*** Material supplied Section Begins ***

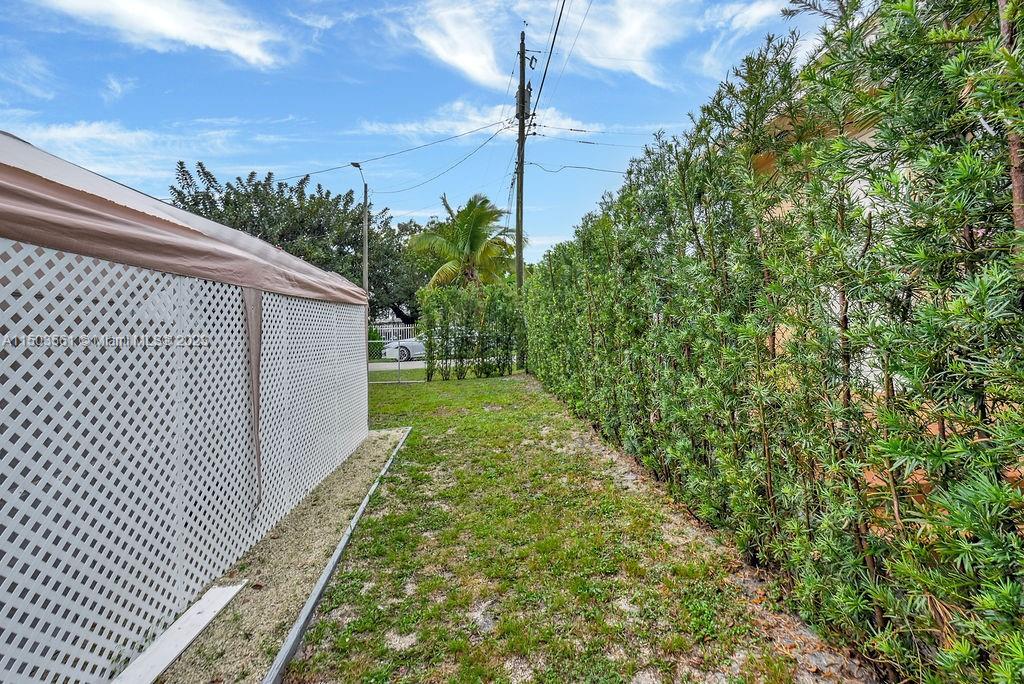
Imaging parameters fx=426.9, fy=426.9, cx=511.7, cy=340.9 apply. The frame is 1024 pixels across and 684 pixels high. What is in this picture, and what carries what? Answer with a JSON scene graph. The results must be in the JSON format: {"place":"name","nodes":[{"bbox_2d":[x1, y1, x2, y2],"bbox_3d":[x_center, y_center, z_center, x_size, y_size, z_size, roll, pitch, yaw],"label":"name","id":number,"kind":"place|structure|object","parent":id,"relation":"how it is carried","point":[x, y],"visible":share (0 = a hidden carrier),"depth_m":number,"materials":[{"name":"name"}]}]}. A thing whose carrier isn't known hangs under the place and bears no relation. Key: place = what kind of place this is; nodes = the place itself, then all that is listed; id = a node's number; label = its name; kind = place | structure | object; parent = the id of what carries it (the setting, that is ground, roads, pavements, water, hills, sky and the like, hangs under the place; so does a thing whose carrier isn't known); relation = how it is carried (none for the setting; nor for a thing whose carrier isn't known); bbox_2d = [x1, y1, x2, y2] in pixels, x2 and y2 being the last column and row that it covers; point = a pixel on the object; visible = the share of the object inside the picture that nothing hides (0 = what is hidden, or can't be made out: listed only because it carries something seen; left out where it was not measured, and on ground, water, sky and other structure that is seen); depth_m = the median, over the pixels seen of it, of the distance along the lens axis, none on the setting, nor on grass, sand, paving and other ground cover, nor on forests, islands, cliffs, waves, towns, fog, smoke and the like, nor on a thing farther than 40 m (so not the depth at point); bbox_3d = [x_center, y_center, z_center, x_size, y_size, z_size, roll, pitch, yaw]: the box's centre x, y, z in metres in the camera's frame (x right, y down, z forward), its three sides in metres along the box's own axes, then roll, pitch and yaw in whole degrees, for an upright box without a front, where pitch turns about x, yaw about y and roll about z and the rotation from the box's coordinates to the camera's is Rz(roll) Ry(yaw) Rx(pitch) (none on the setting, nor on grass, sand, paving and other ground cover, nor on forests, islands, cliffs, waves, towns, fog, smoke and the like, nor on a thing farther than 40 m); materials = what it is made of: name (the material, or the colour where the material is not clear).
{"place":"outdoors","nodes":[
{"label":"outdoors","id":0,"kind":"place"},
{"bbox_2d":[0,118,258,186],"label":"cloud","id":1,"kind":"structure","parent":0,"point":[133,138],"materials":[{"name":"white"}]},
{"bbox_2d":[28,0,287,69],"label":"cloud","id":2,"kind":"structure","parent":0,"point":[213,44],"materials":[{"name":"white"}]},
{"bbox_2d":[368,359,425,370],"label":"road","id":3,"kind":"structure","parent":0,"point":[421,363],"materials":[{"name":"grey asphalt"}]},
{"bbox_2d":[380,335,425,361],"bbox_3d":[-3.549,0.118,19.839,4.830,1.614,1.836,-1,3,-4],"label":"car","id":4,"kind":"object","parent":3,"relation":"on","point":[419,345],"visible":0.3,"depth_m":18.96,"materials":[{"name":"white metal"}]},
{"bbox_2d":[0,0,828,274],"label":"sky","id":5,"kind":"structure","parent":0,"point":[343,150],"materials":[{"name":"blue"}]},
{"bbox_2d":[399,1,513,87],"label":"cloud","id":6,"kind":"structure","parent":0,"point":[465,58],"materials":[{"name":"white"}]},
{"bbox_2d":[357,99,603,140],"label":"cloud","id":7,"kind":"structure","parent":0,"point":[499,126],"materials":[{"name":"white"}]},
{"bbox_2d":[269,370,845,683],"label":"lawn","id":8,"kind":"structure","parent":0,"point":[319,625],"materials":[{"name":"green plant"}]},
{"bbox_2d":[160,428,406,683],"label":"gravel strip","id":9,"kind":"object","parent":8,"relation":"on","point":[357,479],"visible":0.49,"depth_m":2.93,"materials":[{"name":"beige gravel"}]},
{"bbox_2d":[111,580,246,683],"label":"white board","id":10,"kind":"object","parent":9,"relation":"on","point":[199,615],"visible":0.93,"depth_m":2.25,"materials":[{"name":"white"}]},
{"bbox_2d":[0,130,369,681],"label":"lattice fence","id":11,"kind":"object","parent":9,"relation":"on","point":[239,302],"visible":0.96,"depth_m":2.23,"materials":[{"name":"white plastic"}]},
{"bbox_2d":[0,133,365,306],"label":"tent roof","id":12,"kind":"object","parent":11,"relation":"on","point":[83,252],"visible":0.77,"depth_m":2.15,"materials":[{"name":"fabric"}]},
{"bbox_2d":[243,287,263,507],"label":"fabric flap","id":13,"kind":"object","parent":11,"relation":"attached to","point":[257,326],"visible":0.89,"depth_m":3.24,"materials":[{"name":"fabric"}]},
{"bbox_2d":[262,426,412,683],"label":"metal edging","id":14,"kind":"object","parent":8,"relation":"on","point":[335,555],"visible":0.94,"depth_m":2.53,"materials":[{"name":"grey metal"}]},
{"bbox_2d":[368,340,425,383],"bbox_3d":[-4.485,0.570,11.644,4.953,1.271,0.113,-1,3,-4],"label":"chain-link fence","id":15,"kind":"object","parent":8,"relation":"on","point":[399,381],"visible":0.37,"depth_m":11.68,"materials":[{"name":"metal"}]},
{"bbox_2d":[419,283,525,380],"bbox_3d":[-1.166,-0.276,12.939,3.379,2.994,1.339,-1,3,-4],"label":"hedge","id":16,"kind":"object","parent":8,"relation":"on","point":[447,330],"visible":0.97,"depth_m":12.74,"materials":[{"name":"green plant"}]},
{"bbox_2d":[525,0,1023,681],"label":"hedge","id":17,"kind":"object","parent":8,"relation":"on","point":[650,214],"visible":1,"depth_m":2.07,"materials":[{"name":"green plant"}]},
{"bbox_2d":[565,0,684,85],"label":"cloud","id":18,"kind":"structure","parent":0,"point":[620,44],"materials":[{"name":"white"}]},
{"bbox_2d":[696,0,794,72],"label":"cloud","id":19,"kind":"structure","parent":0,"point":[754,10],"materials":[{"name":"white"}]},
{"bbox_2d":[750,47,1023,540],"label":"house","id":20,"kind":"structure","parent":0,"point":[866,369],"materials":[{"name":"paint"}]},
{"label":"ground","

*** Material supplied Section Ends ***

Exclude all images and return the listing word for word.

**Solution to this problem**
Imaging parameters fx=426.9, fy=426.9, cx=511.7, cy=340.9 apply. The frame is 1024 pixels across and 684 pixels high. What is in this picture, and what carries what? Answer with a JSON scene graph. The results must be in the JSON format: {"place":"name","nodes":[{"bbox_2d":[x1, y1, x2, y2],"bbox_3d":[x_center, y_center, z_center, x_size, y_size, z_size, roll, pitch, yaw],"label":"name","id":number,"kind":"place|structure|object","parent":id,"relation":"how it is carried","point":[x, y],"visible":share (0 = a hidden carrier),"depth_m":number,"materials":[{"name":"name"}]}]}. A thing whose carrier isn't known hangs under the place and bears no relation. Key: place = what kind of place this is; nodes = the place itself, then all that is listed; id = a node's number; label = its name; kind = place | structure | object; parent = the id of what carries it (the setting, that is ground, roads, pavements, water, hills, sky and the like, hangs under the place; so does a thing whose carrier isn't known); relation = how it is carried (none for the setting; nor for a thing whose carrier isn't known); bbox_2d = [x1, y1, x2, y2] in pixels, x2 and y2 being the last column and row that it covers; point = a pixel on the object; visible = the share of the object inside the picture that nothing hides (0 = what is hidden, or can't be made out: listed only because it carries something seen; left out where it was not measured, and on ground, water, sky and other structure that is seen); depth_m = the median, over the pixels seen of it, of the distance along the lens axis, none on the setting, nor on grass, sand, paving and other ground cover, nor on forests, islands, cliffs, waves, towns, fog, smoke and the like, nor on a thing farther than 40 m (so not the depth at point); bbox_3d = [x_center, y_center, z_center, x_size, y_size, z_size, roll, pitch, yaw]: the box's centre x, y, z in metres in the camera's frame (x right, y down, z forward), its three sides in metres along the box's own axes, then roll, pitch and yaw in whole degrees, for an upright box without a front, where pitch turns about x, yaw about y and roll about z and the rotation from the box's coordinates to the camera's is Rz(roll) Ry(yaw) Rx(pitch) (none on the setting, nor on grass, sand, paving and other ground cover, nor on forests, islands, cliffs, waves, towns, fog, smoke and the like, nor on a thing farther than 40 m); materials = what it is made of: name (the material, or the colour where the material is not clear).
{"place":"outdoors","nodes":[
{"label":"outdoors","id":0,"kind":"place"},
{"bbox_2d":[0,118,258,186],"label":"cloud","id":1,"kind":"structure","parent":0,"point":[133,138],"materials":[{"name":"white"}]},
{"bbox_2d":[28,0,287,69],"label":"cloud","id":2,"kind":"structure","parent":0,"point":[213,44],"materials":[{"name":"white"}]},
{"bbox_2d":[368,359,425,370],"label":"road","id":3,"kind":"structure","parent":0,"point":[421,363],"materials":[{"name":"grey asphalt"}]},
{"bbox_2d":[380,335,425,361],"bbox_3d":[-3.549,0.118,19.839,4.830,1.614,1.836,-1,3,-4],"label":"car","id":4,"kind":"object","parent":3,"relation":"on","point":[419,345],"visible":0.3,"depth_m":18.96,"materials":[{"name":"white metal"}]},
{"bbox_2d":[0,0,828,274],"label":"sky","id":5,"kind":"structure","parent":0,"point":[343,150],"materials":[{"name":"blue"}]},
{"bbox_2d":[399,1,513,87],"label":"cloud","id":6,"kind":"structure","parent":0,"point":[465,58],"materials":[{"name":"white"}]},
{"bbox_2d":[357,99,603,140],"label":"cloud","id":7,"kind":"structure","parent":0,"point":[499,126],"materials":[{"name":"white"}]},
{"bbox_2d":[269,370,845,683],"label":"lawn","id":8,"kind":"structure","parent":0,"point":[319,625],"materials":[{"name":"green plant"}]},
{"bbox_2d":[160,428,406,683],"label":"gravel strip","id":9,"kind":"object","parent":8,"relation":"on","point":[357,479],"visible":0.49,"depth_m":2.93,"materials":[{"name":"beige gravel"}]},
{"bbox_2d":[111,580,246,683],"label":"white board","id":10,"kind":"object","parent":9,"relation":"on","point":[199,615],"visible":0.93,"depth_m":2.25,"materials":[{"name":"white"}]},
{"bbox_2d":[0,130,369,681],"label":"lattice fence","id":11,"kind":"object","parent":9,"relation":"on","point":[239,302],"visible":0.96,"depth_m":2.23,"materials":[{"name":"white plastic"}]},
{"bbox_2d":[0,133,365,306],"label":"tent roof","id":12,"kind":"object","parent":11,"relation":"on","point":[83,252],"visible":0.77,"depth_m":2.15,"materials":[{"name":"fabric"}]},
{"bbox_2d":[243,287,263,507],"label":"fabric flap","id":13,"kind":"object","parent":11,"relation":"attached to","point":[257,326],"visible":0.89,"depth_m":3.24,"materials":[{"name":"fabric"}]},
{"bbox_2d":[262,426,412,683],"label":"metal edging","id":14,"kind":"object","parent":8,"relation":"on","point":[335,555],"visible":0.94,"depth_m":2.53,"materials":[{"name":"grey metal"}]},
{"bbox_2d":[368,340,425,383],"bbox_3d":[-4.485,0.570,11.644,4.953,1.271,0.113,-1,3,-4],"label":"chain-link fence","id":15,"kind":"object","parent":8,"relation":"on","point":[399,381],"visible":0.37,"depth_m":11.68,"materials":[{"name":"metal"}]},
{"bbox_2d":[419,283,525,380],"bbox_3d":[-1.166,-0.276,12.939,3.379,2.994,1.339,-1,3,-4],"label":"hedge","id":16,"kind":"object","parent":8,"relation":"on","point":[447,330],"visible":0.97,"depth_m":12.74,"materials":[{"name":"green plant"}]},
{"bbox_2d":[525,0,1023,681],"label":"hedge","id":17,"kind":"object","parent":8,"relation":"on","point":[650,214],"visible":1,"depth_m":2.07,"materials":[{"name":"green plant"}]},
{"bbox_2d":[565,0,684,85],"label":"cloud","id":18,"kind":"structure","parent":0,"point":[620,44],"materials":[{"name":"white"}]},
{"bbox_2d":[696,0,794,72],"label":"cloud","id":19,"kind":"structure","parent":0,"point":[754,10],"materials":[{"name":"white"}]},
{"bbox_2d":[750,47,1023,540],"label":"house","id":20,"kind":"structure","parent":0,"point":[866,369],"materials":[{"name":"paint"}]},
{"label":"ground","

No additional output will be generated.